Problem requirements = A faithful copy of each entry below is expected, with the images removed.

Information provided =
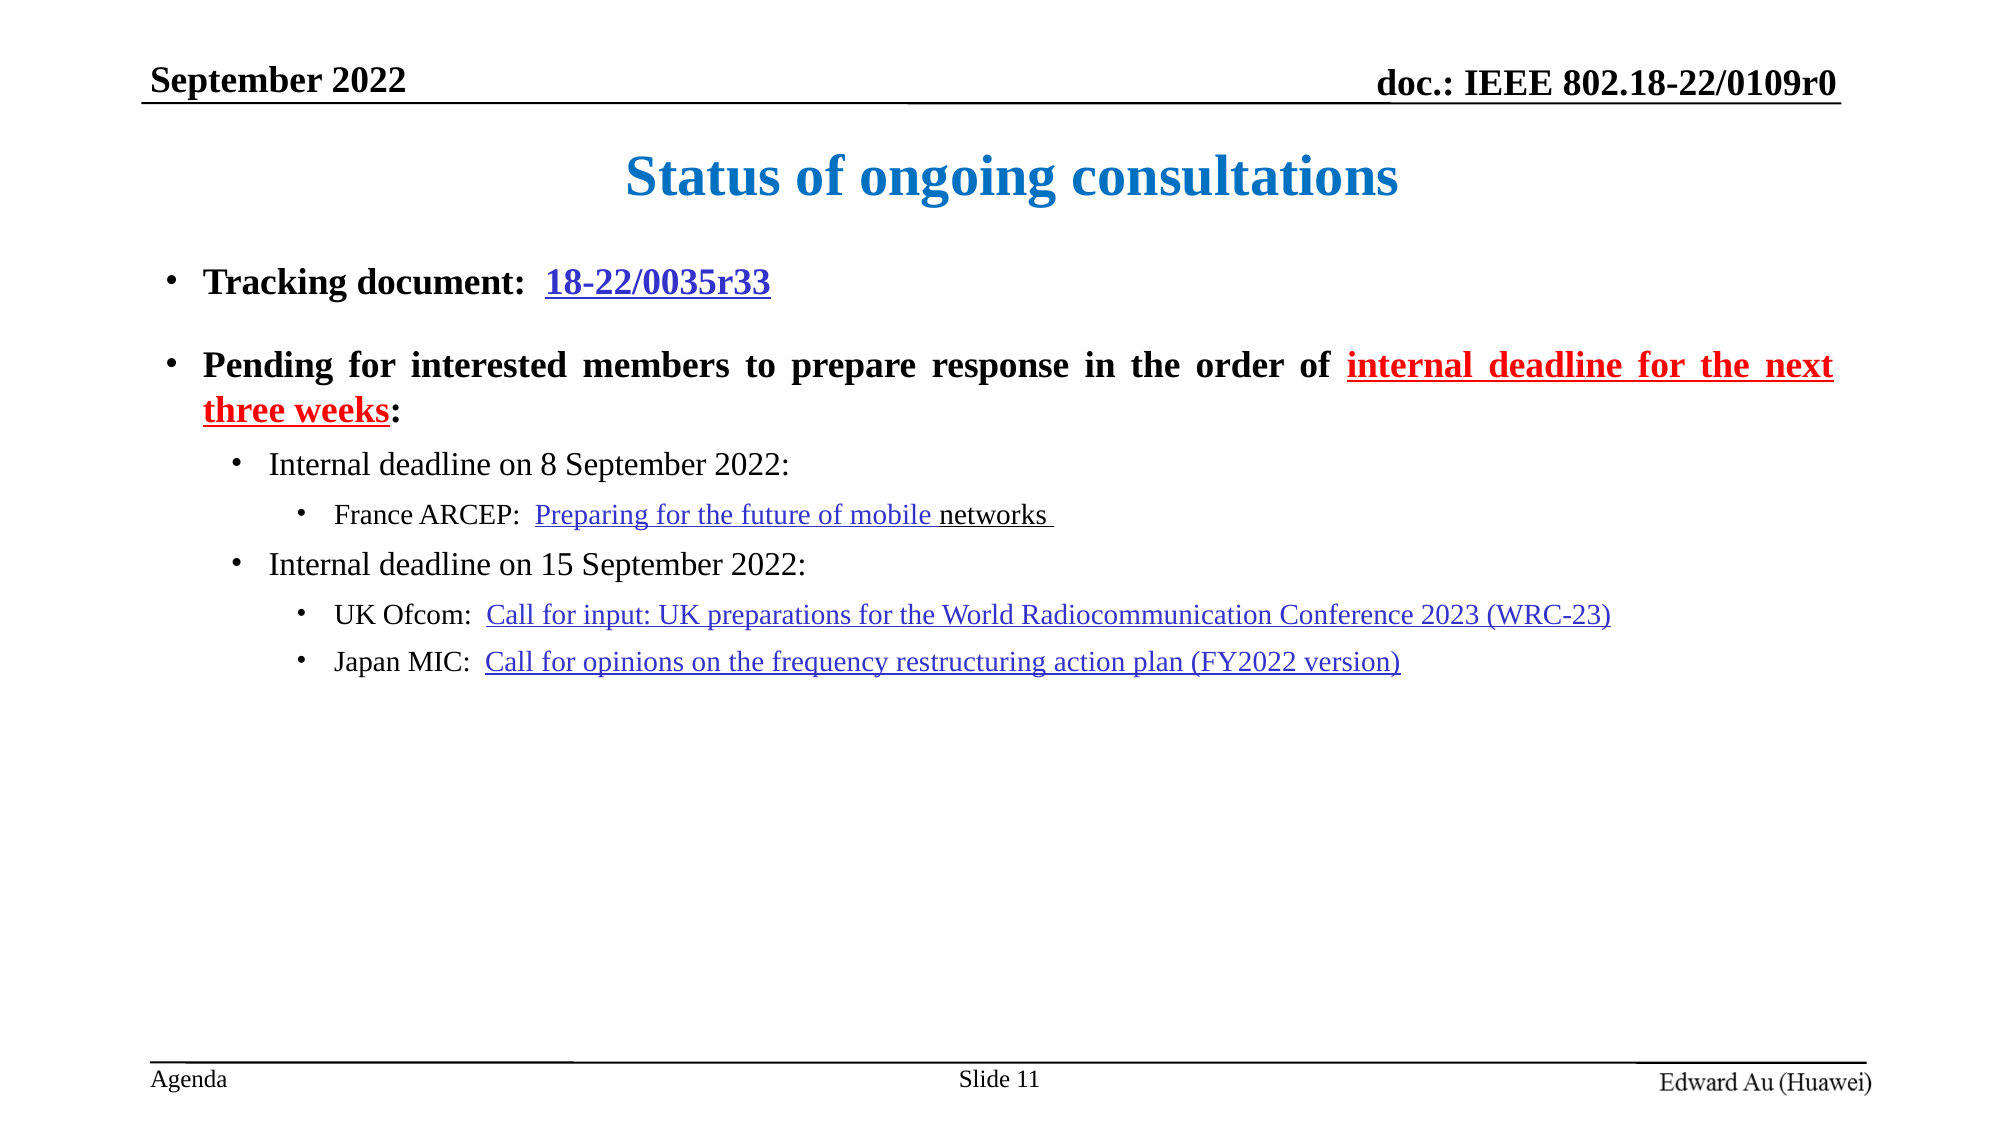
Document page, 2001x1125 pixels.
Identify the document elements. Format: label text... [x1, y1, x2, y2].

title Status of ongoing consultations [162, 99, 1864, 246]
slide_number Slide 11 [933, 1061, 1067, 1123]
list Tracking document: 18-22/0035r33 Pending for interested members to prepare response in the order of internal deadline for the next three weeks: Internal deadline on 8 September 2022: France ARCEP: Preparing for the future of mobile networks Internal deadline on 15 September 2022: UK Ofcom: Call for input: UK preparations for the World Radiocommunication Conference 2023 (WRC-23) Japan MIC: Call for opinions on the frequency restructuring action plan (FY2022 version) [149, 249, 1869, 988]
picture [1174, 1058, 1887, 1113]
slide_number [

Response =
Document page, 2001x1125 pixels.
Identify the document elements. Format: label text... [x1, y1, x2, y2].

title Status of ongoing consultations [162, 99, 1864, 246]
slide_number Slide 11 [933, 1061, 1067, 1123]
list Tracking document: 18-22/0035r33 Pending for interested members to prepare response in the order of internal deadline for the next three weeks: Internal deadline on 8 September 2022: France ARCEP: Preparing for the future of mobile networks Internal deadline on 15 September 2022: UK Ofcom: Call for input: UK preparations for the World Radiocommunication Conference 2023 (WRC-23) Japan MIC: Call for opinions on the frequency restructuring action plan (FY2022 version) [149, 249, 1869, 988]
picture [1174, 1058, 1887, 1113]
slide_number [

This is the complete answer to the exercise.